30 juin 2022 - durant la nuitElle est là, se tenant immobile à contempler la toile qui la domine. Une lumière vacille dans un coin. Ou bien peut-être est-ce une nouvelle fois ces visions qui l'assaillent... Comme ces images qui se succèdent à une vitesse inintelligible. Des souvenirs ? Un passé qui ressurgit ? Ou bien des produits d'un délire causé par une injection qu'elle n'aurait peut-être pas dû accepter...
Elle se sent fiévreuse... et pourtant enivrée.
Elle a déjà créé d'innombrables toiles, mais jamais rien... de tel. Pourquoi ne pas l'avoir fait avant ? Cela semble si évident après coup. Ses amis qui l'ont quittée, les critiques qui ne croyaient pas en
elle, les commanditaires et autres mécènes... Bientôt, ils verront, tous.
Mais, il manque encore quelque chose…
Sa main s'approche de la toile d'où suinte encore cette encre carmin qui vient s'échouer parterre, et sur le bout de ses souliers.
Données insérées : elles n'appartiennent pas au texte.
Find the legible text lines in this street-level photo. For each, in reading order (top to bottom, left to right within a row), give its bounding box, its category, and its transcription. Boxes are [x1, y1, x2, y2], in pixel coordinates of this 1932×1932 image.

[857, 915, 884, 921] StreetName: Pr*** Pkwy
Je comprends ce que tu dois ressentir. Perdue. Seule. Sans espoir. Tu le mérites probablement. Mais même pour toi, il y a encore un moyen. Un moyen de tout récupérer. La seule chose importante que tu aies désirée. Achève-la. Tout comme il avait tué la peintre en toi, tu tuerais l'œuvre qui te retenait prisonnière et tout ce qu'elle signifiait. Tu tuerais le passé. Et une fois ce passé mort, toi-même serais libre. Tu tuerais cette monstrueuse âme vivante et ainsi, délivrée de ses horribles reproches, tu serais en paix. Tu saisis l'objet et y plantas le couteau...
Elle relève la tête, surprise une nouvelle fois par cette succession de pensées, de voix et d'images. Son regard est de nouveau happé par son œuvre qu'elle en ignore la puanteur qui ne tardera pas à ronger la toile.
Une couche de vernis devrait suffire. C'est presque fini.
Elle le sent.
Sa création.
Son Grand œuvre.
"Et tout cela grâce à toi..." murmure-t-elle, en effleurant le visage encore humide du portrait...
Tout portrait qu'on peint avec âme est un portrait, non du modèle, mais de l'artiste.